THE BOTTOM – With twenty-two marriages performed with only Dutch nationals on Saba since 10 October 2012, the acceptance of homosexuality has increased within the Saban community.
“Saba Day’s theme for us for the last few years was ‘Celebrate Diversity’, part of which being battling sexual discrimination”, says Body, Mind & Spirit Programs Coordinator Johan Schaeffer.
Johan Schaeffer talking to Esther Henry about gay acceptance on Saba
More activities for LBGT community
Schaeffer continues: “We organize all sort of activities, such as movie nights and rainbow parties. A precondition for us is that LGBT community-members are to part of the organization, to ensure a greater participation from the public. We are pushing for more activities by and for the LBGT community, where they can talk about issues or unity towards tolerance and acceptance.”
Sherilyn Hassell, a library assistant at the Saba University School of Medicine says: “I do not discriminate. I think everyone is free to love whoever they want. However, persons who are against homosexuality on Saba, of course, believe the marriage love is different. I would say there are about 20 – 30 homosexuals on Saba, including the (foreign) medical students.”
Different experience at St.Maarten
“During my first relationship on Saba with a medical student, we would go out and it wasn’t a big deal on the island”, says Chulani Levenstone, gay Saban, now living in America. “Sometimes persons who are intoxicated would give comments like ‘faggot’ under their breath, but not directly to me. However, with another relationship in St. Maarten, someone pointed a gun at us and that was very scary.”

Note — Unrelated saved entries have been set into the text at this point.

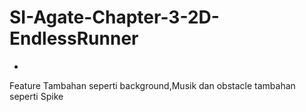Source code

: # SI-Agate-Chapter-3-2D-EndlessRunner
 -
Feature Tambahan seperti background,Musik dan obstacle tambahan seperti Spike
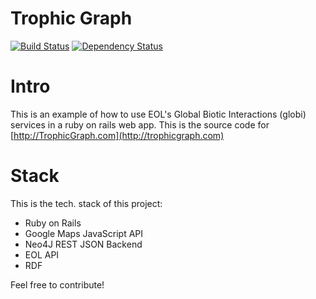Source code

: Trophic Graph
=============

[![Build Status](https://travis-ci.org/reiz/eol-globi-web.png)](https://travis-ci.org/reiz/eol-globi-web)
[![Dependency Status](http://www.versioneye.com/user/projects/5175aa41b0fd03000200010e/badge.png)](http://www.versioneye.com/user/projects/5175aa41b0fd03000200010e)


Intro
==

This is an example of how to use EOL's Global Biotic Interactions (globi) services in a ruby on rails web app.
This is the source code for [http://TrophicGraph.com](http://trophicgraph.com)

Stack
==

This is the tech. stack of this project:

 * Ruby on Rails
 * Google Maps JavaScript API
 * Neo4J REST JSON Backend
 * EOL API
 * RDF

Feel free to contribute!

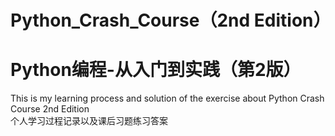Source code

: # Python_Crash_Course（2nd Edition）    
# Python编程-从入门到实践（第2版）     
This is my learning process and solution of the exercise about Python Crash Course 2nd Edition  
个人学习过程记录以及课后习题练习答案
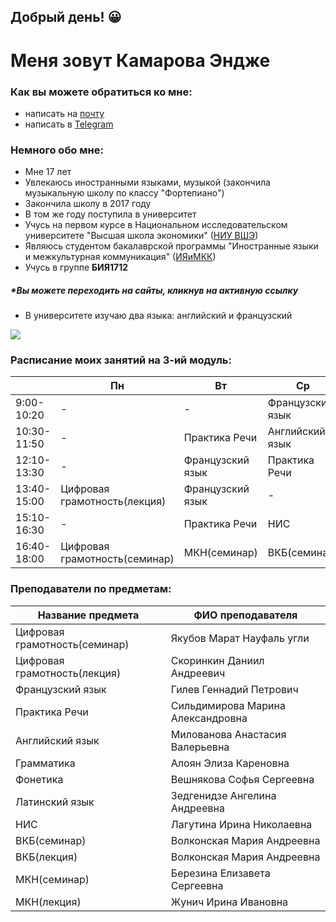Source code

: ## Добрый день! :grinning:
# Меня зовут __Камарова Эндже__
### Как вы можете обратиться ко мне:
+ написать на [почту](mailto:erkamarova2000@gmail.com)
+ написать в [Telegram](https://t.me/kamendzhe)
### Немного обо мне:
  - Мне 17 лет
  - Увлекаюсь иностранными языками, музыкой (закончила музыкальную школу по классу "Фортепиано")
  - Закончила школу в 2017 году
  - В том же году поступила в университет
  - Учусь на первом курсе в Национальном исследовательском университете "Высшая школа экономики" ([НИУ ВШЭ](https://www.hse.ru/))
  - Являюсь студентом бакалаврской программы "Иностранные языки и межкультурная коммуникация" ([ИЯиМКК](https://www.hse.ru/ba/lang/))
  - Учусь в группе __БИЯ1712__
  ##### **Вы можете переходить на сайты, кликнув на активную ссылку*
  - В университете изучаю два языка: английский и французский
  
  ![](http://verro.ru/img/b/8e/dc/perevodi-s-na-angliyskiy-i-frantsuzskiy-yaziki-m1593.jpg)
  
 ### Расписание моих занятий на 3-ий модуль:
  
  |  |Пн|Вт|Ср|Чт|Пт|Сб
  |--|--|--|--|--|--|--
  |9:00-10:20|-|-|Французский язык|-|-|-
  |10:30-11:50|-|Практика Речи|Английский язык|-|Грамматика|-
  |12:10-13:30|-|Французский язык|Практика Речи|Фонетика|Грамматика|-
  |13:40-15:00|Цифровая грамотность(лекция)|Французский язык|-|Латинский язык|-|-
  |15:10-16:30|-|Практика Речи|НИС|-|ВКБ(лекция)|-
  |16:40-18:00|Цифровая грамотность(семинар)|МКН(семинар)|ВКБ(семинар)|-|МКН(лекция)|-
  
 ### Преподаватели по предметам:
  
  |Название предмета|ФИО преподавателя|
  |--|--|
  |Цифровая грамотность(семинар)|Якубов Марат Науфаль угли|
  |Цифровая грамотность(лекция)|Скоринкин Даниил Андреевич|
  |Французский язык|Гилев Геннадий Петрович|
  |Практика Речи|Сильдимирова Марина Александровна|
  |Английский язык|Милованова Анастасия Валерьевна|
  |Грамматика|Алоян Элиза Кареновна|
  |Фонетика|Вешнякова Софья Сергеевна|
  |Латинский язык|Зедгенидзе Ангелина Андреевна|
  |НИС|Лагутина Ирина Николаевна|
  |ВКБ(семинар)|Волконская Мария Андреевна
  |ВКБ(лекция)|Волконская Мария Андреевна
  |МКН(семинар)|Березина Елизавета Сергеевна|
  |МКН(лекция)|Жунич Ирина Ивановна|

Chulani about growing up gay on Saba
“Based on that experience, I appreciate Saba being small and knowing your sexuality. I never had a hate incident”, says Chulani. He further added: “And homosexual weddings help the economy on Saba.”
‘We don’t judge’
Heterosexual married couple Carlos and Kiana Franco: “It may not be what we would choose for ourselves, but if it makes them happy who are we to judge. It doesn’t affect us, it is like seeing any other couple out in public.”
They continue: “However, there seems to be a lack of understanding with the older people in the community and teenagers, causing verbal harassment, which is pretty common.”
‘Everybody should be comfortable at Saba’
Magaly and Kent Alfred agree: “Everyone should be comfortable in whatever lifestyle they may choose, however only God can be the judge. While living on Saba, we never heard of violence against the homosexuals or discrimination against them. While at dinner for example, we are comfortable with homosexuals eating close by. They are all our friends.”
“My daughter is also a young homosexual and it’s a decision she made. I will support her to even marry”, concludes Kent Alfred.